Exercise requirements — Put every line of text from the records into one numbered list, skipping any blank lines. Leave the pictures out of your answer.

Data to use —
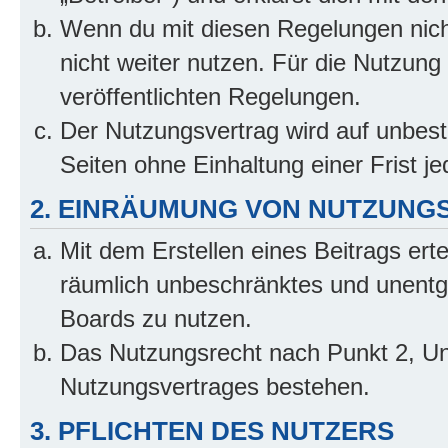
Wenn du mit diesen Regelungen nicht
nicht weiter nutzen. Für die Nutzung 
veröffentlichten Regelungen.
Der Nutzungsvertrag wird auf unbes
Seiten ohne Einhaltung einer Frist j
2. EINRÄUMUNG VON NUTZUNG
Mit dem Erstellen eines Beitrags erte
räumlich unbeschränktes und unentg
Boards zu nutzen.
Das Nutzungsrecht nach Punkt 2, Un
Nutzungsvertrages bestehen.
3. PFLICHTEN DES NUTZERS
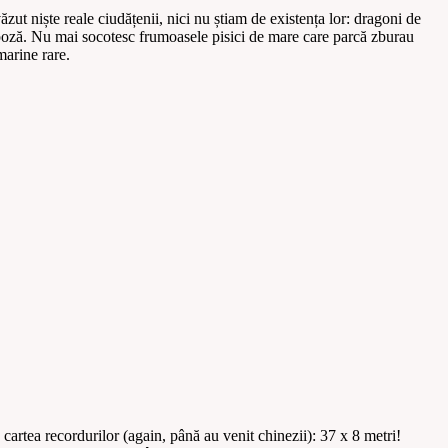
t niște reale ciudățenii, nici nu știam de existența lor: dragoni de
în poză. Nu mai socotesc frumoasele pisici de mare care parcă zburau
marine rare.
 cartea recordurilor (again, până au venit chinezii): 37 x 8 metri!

Response to the exercise —
1. Wenn du mit diesen Regelungen nicht
2. nicht weiter nutzen. Für die Nutzung 
3. veröffentlichten Regelungen.
4. Der Nutzungsvertrag wird auf unbes
5. Seiten ohne Einhaltung einer Frist j
6. 2. EINRÄUMUNG VON NUTZUNG
7. Mit dem Erstellen eines Beitrags erte
8. räumlich unbeschränktes und unentg
9. Boards zu nutzen.
10. Das Nutzungsrecht nach Punkt 2, Un
11. Nutzungsvertrages bestehen.
12. 3. PFLICHTEN DES NUTZERS
13. t niște reale ciudățenii, nici nu știam de existența lor: dragoni de
14. în poză. Nu mai socotesc frumoasele pisici de mare care parcă zburau
15. marine rare.
16.  cartea recordurilor (again, până au venit chinezii): 37 x 8 metri!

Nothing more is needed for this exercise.